The task
From the first line of the entries down to the line with "call them back.", write out every line exactly; that last line counts, but pictures do not.
========================
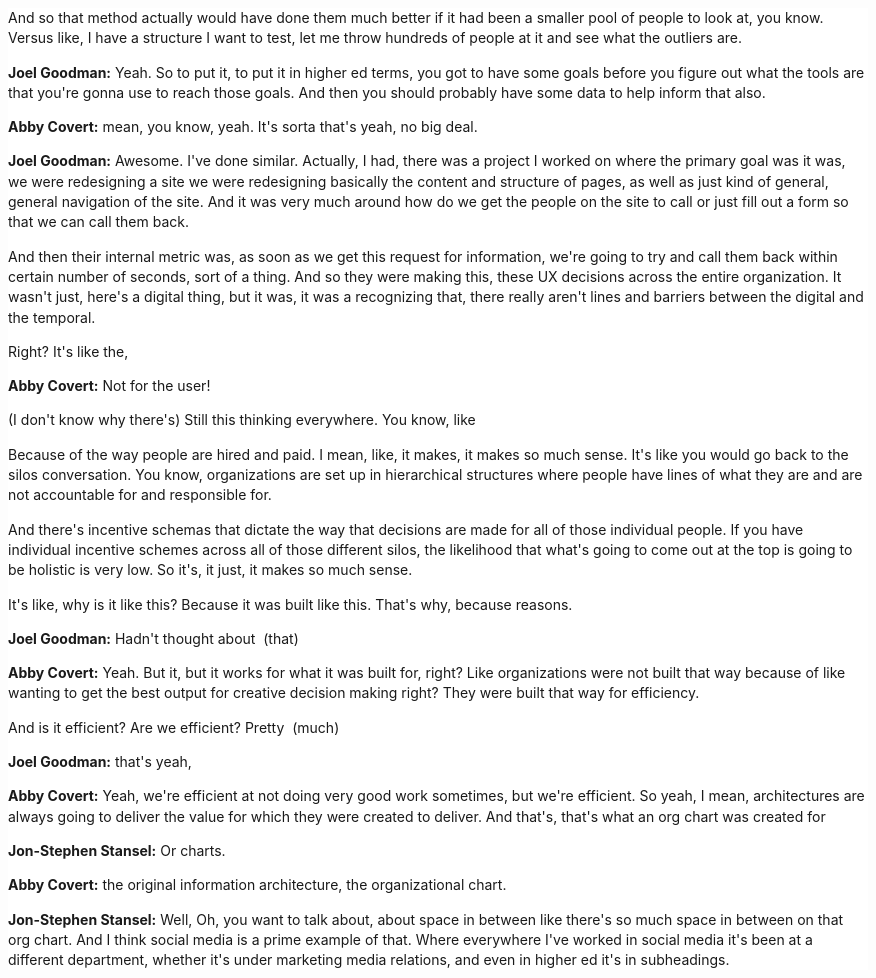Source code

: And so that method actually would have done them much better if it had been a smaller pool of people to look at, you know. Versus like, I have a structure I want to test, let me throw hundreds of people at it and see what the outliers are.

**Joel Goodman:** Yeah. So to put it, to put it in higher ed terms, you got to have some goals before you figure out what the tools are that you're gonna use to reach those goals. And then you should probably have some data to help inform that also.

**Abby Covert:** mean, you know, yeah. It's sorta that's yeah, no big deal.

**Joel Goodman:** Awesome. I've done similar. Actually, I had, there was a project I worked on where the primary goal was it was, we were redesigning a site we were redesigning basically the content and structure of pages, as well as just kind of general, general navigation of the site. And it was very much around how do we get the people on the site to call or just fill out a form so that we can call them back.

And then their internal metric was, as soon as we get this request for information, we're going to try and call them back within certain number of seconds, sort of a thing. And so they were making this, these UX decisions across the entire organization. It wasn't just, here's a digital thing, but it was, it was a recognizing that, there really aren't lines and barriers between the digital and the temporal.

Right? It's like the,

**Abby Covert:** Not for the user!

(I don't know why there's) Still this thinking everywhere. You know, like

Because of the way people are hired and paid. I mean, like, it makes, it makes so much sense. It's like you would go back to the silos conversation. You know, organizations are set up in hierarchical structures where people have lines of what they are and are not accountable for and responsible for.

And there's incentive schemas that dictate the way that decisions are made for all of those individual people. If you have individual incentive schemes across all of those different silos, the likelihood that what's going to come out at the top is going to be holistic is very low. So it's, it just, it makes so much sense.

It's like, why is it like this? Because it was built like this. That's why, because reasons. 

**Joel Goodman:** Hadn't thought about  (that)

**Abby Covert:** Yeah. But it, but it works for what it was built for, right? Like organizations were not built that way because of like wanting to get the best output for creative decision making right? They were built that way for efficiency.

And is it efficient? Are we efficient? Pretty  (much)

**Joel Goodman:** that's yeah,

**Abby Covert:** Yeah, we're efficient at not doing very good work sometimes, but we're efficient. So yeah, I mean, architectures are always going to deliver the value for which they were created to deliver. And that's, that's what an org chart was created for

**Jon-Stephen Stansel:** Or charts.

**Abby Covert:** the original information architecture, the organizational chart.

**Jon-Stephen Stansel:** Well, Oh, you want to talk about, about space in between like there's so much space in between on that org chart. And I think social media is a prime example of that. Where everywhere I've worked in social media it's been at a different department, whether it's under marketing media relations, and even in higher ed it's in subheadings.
========================
Solution below
Source code

: And so that method actually would have done them much better if it had been a smaller pool of people to look at, you know. Versus like, I have a structure I want to test, let me throw hundreds of people at it and see what the outliers are.

**Joel Goodman:** Yeah. So to put it, to put it in higher ed terms, you got to have some goals before you figure out what the tools are that you're gonna use to reach those goals. And then you should probably have some data to help inform that also.

**Abby Covert:** mean, you know, yeah. It's sorta that's yeah, no big deal.

**Joel Goodman:** Awesome. I've done similar. Actually, I had, there was a project I worked on where the primary goal was it was, we were redesigning a site we were redesigning basically the content and structure of pages, as well as just kind of general, general navigation of the site. And it was very much around how do we get the people on the site to call or just fill out a form so that we can call them back.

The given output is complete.